**Exercise a:** In the excerpt on the pressure correction method below, which technique is used to discretize the divergence of the guessed velocity?

**Text provided:**
The guessed velocity at the new time level does not satisfy the continuity equation. Hence, the guessed velocity is corrected with the pressure correction field in a vorticity manner whose divergence of velocities are close to zero.

$$\begin{aligned} \mathbf{U }^{n+1}-\frac{\delta t}{2{\hbox {Re}}_{\tau }}\nabla ^{2}\mathbf{U }^{*}=\mathbf{U }^{n}-\delta t(\nabla P^{n+1}+(\mathbf{U }^{n}.\nabla )\mathbf{U }^{n}+{\tilde{f}}^{n}-\frac{1}{2{\hbox {Re}}_{\tau }}\nabla ^{2}\mathbf{U }^{n}) \end{aligned}$$

(4)

Subtracting Eq. (3) from Eq. (4) yields following expression for corrected velocity:

$$\begin{aligned} \mathbf{U }^{n+1}-\mathbf{U }^{*}=-\delta t\{\nabla (P^{n+1}-P^{n})\} \end{aligned}$$

(5)

where the corrected pressure is expressed as:

$$\begin{aligned} P^{'} = P^{n+1}-P^{n} \end{aligned}$$

(6)

The corrected pressure is such that the obtained corrected velocity from Eq. (5) must satisfy the continuity equation (\(\nabla .{\mathbf{U }^{n+1}} = 0\)). The divergence of Eq. (5) results in pressure correction Poisson equation (PCPE):

$$\begin{aligned} \nabla ^{2}P^{'}=\frac{\nabla .\mathbf{U }^{*}}{\delta t} \end{aligned}$$

(7)

The above Poisson equation is solved to calculate pressure correction. The discretization of Eq. (7) is handled carefully in order to avoid pressure-velocity decoupling. The non-physical behavior due to the discretization of PCPE is avoided by utilizing conservative differencing as reported by Hasan and Sanghi [17]. The divergence operator of PCPE is discretized compactly on the points midway between the grid points. The Rhie and Chow [19] momentum interpolation technique is invoked to discretize the divergence of guessed velocity. The momentum interpolation technique calculates the velocity midway between adjacent grid points which helps to maintain the pressure-velocity coupling. The discrete PCPE are solved using generalized minimal residual [22] (GMRES) solver having a residual tolerance of \(10^{-5}\). Subsequently, the obtained corrected pressure (\(P{'}\)) is used to update new-time level pressure field (\(P^{n+1}\)) using Eq. (6). The new-time level velocity field is finally calculated by:

$$\begin{aligned} \mathbf{U }^{n+1}= \mathbf{U }^{*}-\delta t\{\nabla P^{'}\} \end{aligned}$$

(8)

**Exercise b:** Reproduce the listing below line for line, leaving the pictures out of your answer.

Dataset entries:
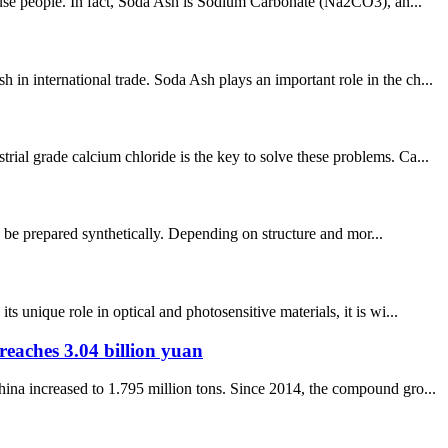
nfuse people. In fact, Soda Ash is Sodium Carbonate (Na2CO3), an...
n international trade. Soda Ash plays an important role in the ch...
ial grade calcium chloride is the key to solve these problems. Ca...
so be prepared synthetically. Depending on structure and mor...
unique role in optical and photosensitive materials, it is wi...
reaches 3.04 billion yuan
ina increased to 1.795 million tons. Since 2014, the compound gro...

**Worked solution a:** The Rhie and Chow momentum interpolation technique.

**Worked solution b:**
nfuse people. In fact, Soda Ash is Sodium Carbonate (Na2CO3), an...
n international trade. Soda Ash plays an important role in the ch...
ial grade calcium chloride is the key to solve these problems. Ca...
so be prepared synthetically. Depending on structure and mor...
unique role in optical and photosensitive materials, it is wi...
reaches 3.04 billion yuan
ina increased to 1.795 million tons. Since 2014, the compound gro...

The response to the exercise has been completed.